One of the principles of photography is to make the invisible visible. The visual magnetism given off when a moment is frozen is at the root of our vision’s incapacity to fix that instant clearly. Photography allows us to revel in the extended contemplation of an instant that has been frozen as if by magic.

Camino Laguillo offers us a collection of images which have been obtained with the patience of a hunter. These are moments of elusive fleetingness, made unsettling by the halo of darkness surrounding the subjects. The dramatized light illuminating them barely reveals a fragment of the scene and brings cinematographic texture to the image. When an image is capable of making us question its veracity by transporting us to an interrupted narration we say it looks like a film still. This is because both cinema and documentary photography rely on specific visual conventions in order to refer to reality. But if these codes are swapped the mechanism for distinguishing reality from fiction becomes unstable. By simply illuminating a fragment of reality using cinematographic parameters the resulting image overwhelms what is real to such an extent that it resembles a staged setting. In contrast, directors who aspire to truth do without artificial light as well as other elements.
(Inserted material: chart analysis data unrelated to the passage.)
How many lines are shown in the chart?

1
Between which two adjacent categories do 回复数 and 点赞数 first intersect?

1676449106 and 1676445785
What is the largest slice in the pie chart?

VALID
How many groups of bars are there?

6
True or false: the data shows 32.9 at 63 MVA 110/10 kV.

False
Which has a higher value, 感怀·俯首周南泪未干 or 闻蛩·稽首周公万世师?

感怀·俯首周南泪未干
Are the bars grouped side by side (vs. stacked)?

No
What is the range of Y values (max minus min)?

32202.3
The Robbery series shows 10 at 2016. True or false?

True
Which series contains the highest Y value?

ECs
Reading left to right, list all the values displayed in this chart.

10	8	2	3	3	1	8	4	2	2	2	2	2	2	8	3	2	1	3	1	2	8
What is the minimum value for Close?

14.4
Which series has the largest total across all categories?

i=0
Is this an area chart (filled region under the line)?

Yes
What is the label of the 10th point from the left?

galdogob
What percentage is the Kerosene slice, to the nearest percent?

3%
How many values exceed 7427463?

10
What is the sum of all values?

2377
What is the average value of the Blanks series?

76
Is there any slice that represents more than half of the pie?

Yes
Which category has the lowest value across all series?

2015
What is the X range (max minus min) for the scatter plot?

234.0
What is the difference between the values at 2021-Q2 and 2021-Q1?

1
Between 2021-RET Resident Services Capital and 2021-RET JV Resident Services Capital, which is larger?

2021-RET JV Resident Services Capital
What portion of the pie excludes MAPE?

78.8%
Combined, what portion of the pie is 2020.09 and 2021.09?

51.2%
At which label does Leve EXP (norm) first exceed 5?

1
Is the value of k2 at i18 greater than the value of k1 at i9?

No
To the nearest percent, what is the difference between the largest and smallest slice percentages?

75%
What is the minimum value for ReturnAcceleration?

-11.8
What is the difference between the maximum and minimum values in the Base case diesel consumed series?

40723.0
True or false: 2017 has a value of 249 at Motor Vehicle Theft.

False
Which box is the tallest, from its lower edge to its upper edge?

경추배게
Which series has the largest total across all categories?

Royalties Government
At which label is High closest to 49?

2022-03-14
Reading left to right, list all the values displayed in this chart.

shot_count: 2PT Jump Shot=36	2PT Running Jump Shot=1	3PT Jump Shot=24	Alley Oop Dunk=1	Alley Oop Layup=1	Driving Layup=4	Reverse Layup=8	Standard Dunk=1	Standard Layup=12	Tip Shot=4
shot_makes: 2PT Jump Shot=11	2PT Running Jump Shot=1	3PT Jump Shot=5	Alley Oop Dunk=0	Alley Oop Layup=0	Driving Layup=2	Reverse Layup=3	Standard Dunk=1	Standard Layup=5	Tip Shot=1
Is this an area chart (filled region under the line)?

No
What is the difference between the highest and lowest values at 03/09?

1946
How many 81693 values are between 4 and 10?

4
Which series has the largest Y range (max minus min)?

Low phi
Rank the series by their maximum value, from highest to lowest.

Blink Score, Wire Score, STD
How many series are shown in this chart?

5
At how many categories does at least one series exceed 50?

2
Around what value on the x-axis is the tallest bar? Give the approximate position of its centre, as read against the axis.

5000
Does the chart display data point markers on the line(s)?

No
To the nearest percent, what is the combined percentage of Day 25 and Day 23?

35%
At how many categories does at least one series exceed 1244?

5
The photographer’s presence in this series is as spectral as her images. This presence is only suggested when the subject’s gaze alerts us to it, but her absence impregnates the photographs in such a way that it is the spectator who may be surprised by his or her own voyeurism. Camino Laguillo invites us to peek into the bubble of intimacy that is the inside of a vehicle. A place where public poses are deactivated and self-absorbed gestures emerge. The magnetism of these frozen faces, which feel protected from the curiosity of others, comes from their alienated expressions, speaking to us in a roundabout way about the type of society we inhabit. These photographs suggest a certain degree of complicity with the spectator: each and every one of us could be the protagonist of these images.